Laura Werner wrote:
How about if we just deprecate the @#% thing and the two URIUtil methods that call it?I found four uses (not just two), and HttpClient itself does not use any of those four methods. My vote is to deprecate them away.
As for why these functions exist, I keep thinking along these lines - imagine you want to encode foreign language characters in a URL. The way to do it is to convert your string into bytes, and then URL encode the bytes as if it were ASCII. Reversing the process, take your URL, decode it into ASCII, treat each character as a byte, and then convert those bytes back via the expected encoding. So you can imagine that the first step would be precisely what these routines do - a conversion of a String into byte encoding XXX, and then back into a String in encoding YYY, where YYY almost certainly is ASCII. Having done that, you can use all your functions that URL encode a String instead of writing an additional function that takes bytes. Unfortunately, if the encoding YYY has any characters outside the 0-255 range, you'd be hosed, and the documentation doesn't say that.
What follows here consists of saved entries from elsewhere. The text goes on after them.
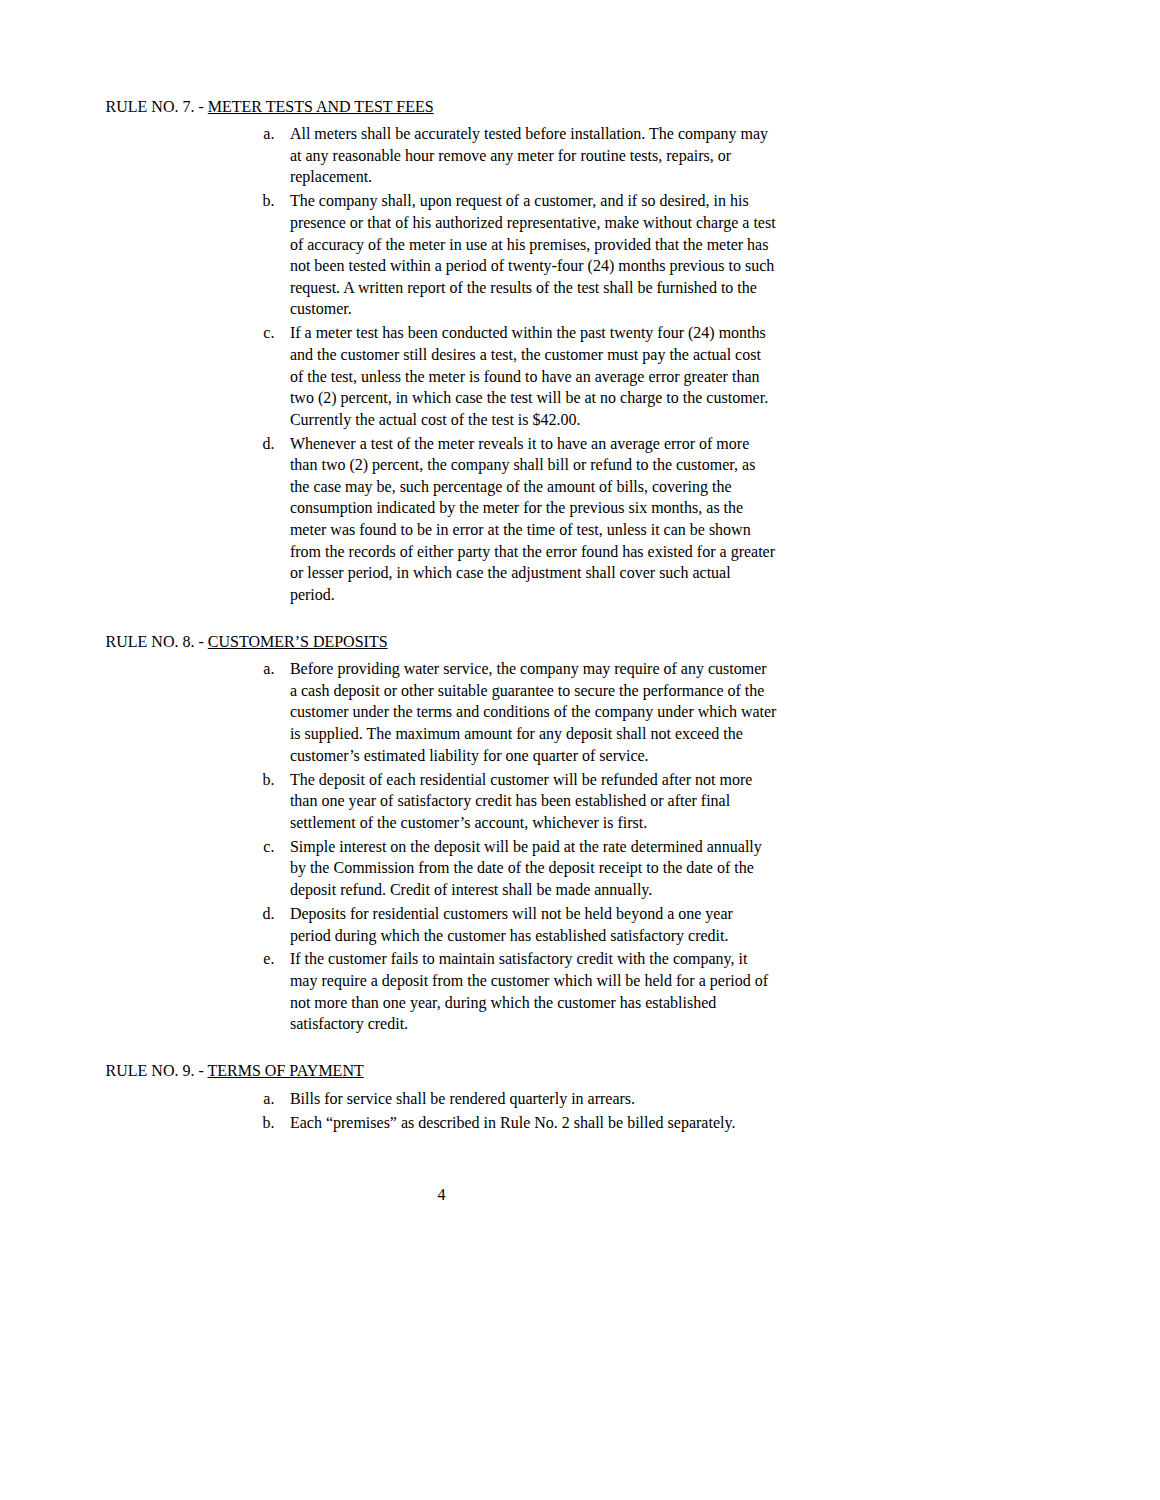RULE NO. 7. - METER TESTS AND TEST FEES
All meters shall be accurately tested before installation. The company may at any reasonable hour remove any meter for routine tests, repairs, or replacement.
The company shall, upon request of a customer, and if so desired, in his presence or that of his authorized representative, make without charge a test of accuracy of the meter in use at his premises, provided that the meter has not been tested within a period of twenty-four (24) months previous to such request. A written report of the results of the test shall be furnished to the customer.
If a meter test has been conducted within the past twenty four (24) months and the customer still desires a test, the customer must pay the actual cost of the test, unless the meter is found to have an average error greater than two (2) percent, in which case the test will be at no charge to the customer. Currently the actual cost of the test is $42.00.
Whenever a test of the meter reveals it to have an average error of more than two (2) percent, the company shall bill or refund to the customer, as the case may be, such percentage of the amount of bills, covering the consumption indicated by the meter for the previous six months, as the meter was found to be in error at the time of test, unless it can be shown from the records of either party that the error found has existed for a greater or lesser period, in which case the adjustment shall cover such actual period.
RULE NO. 8. - CUSTOMER’S DEPOSITS
Before providing water service, the company may require of any customer a cash deposit or other suitable guarantee to secure the performance of the customer under the terms and conditions of the company under which water is supplied. The maximum amount for any deposit shall not exceed the customer’s estimated liability for one quarter of service.
The deposit of each residential customer will be refunded after not more than one year of satisfactory credit has been established or after final settlement of the customer’s account, whichever is first.
Simple interest on the deposit will be paid at the rate determined annually by the Commission from the date of the deposit receipt to the date of the deposit refund. Credit of interest shall be made annually.
Deposits for residential customers will not be held beyond a one year period during which the customer has established satisfactory credit.
If the customer fails to maintain satisfactory credit with the company, it may require a deposit from the customer which will be held for a period of not more than one year, during which the customer has established satisfactory credit.
RULE NO. 9. - TERMS OF PAYMENT
Bills for service shall be rendered quarterly in arrears.
Each “premises” as described in Rule No. 2 shall be billed separately.
4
I think the W3C's official word on this is to use UTF-8 for the XXX encoding, but I don't know the link off the top of my head.
Maybe I'm getting the application wrong, though.
-eej.
P.S. I changed my name on send line, so as to avoid being confused with the newcomer also known as Eric Johnson. Just my luck. I bet some of us share the same birthday too. If only I contributed enough to be be blessed with a Middle-Earth name, then I wouldn't have to worry about ambiguity!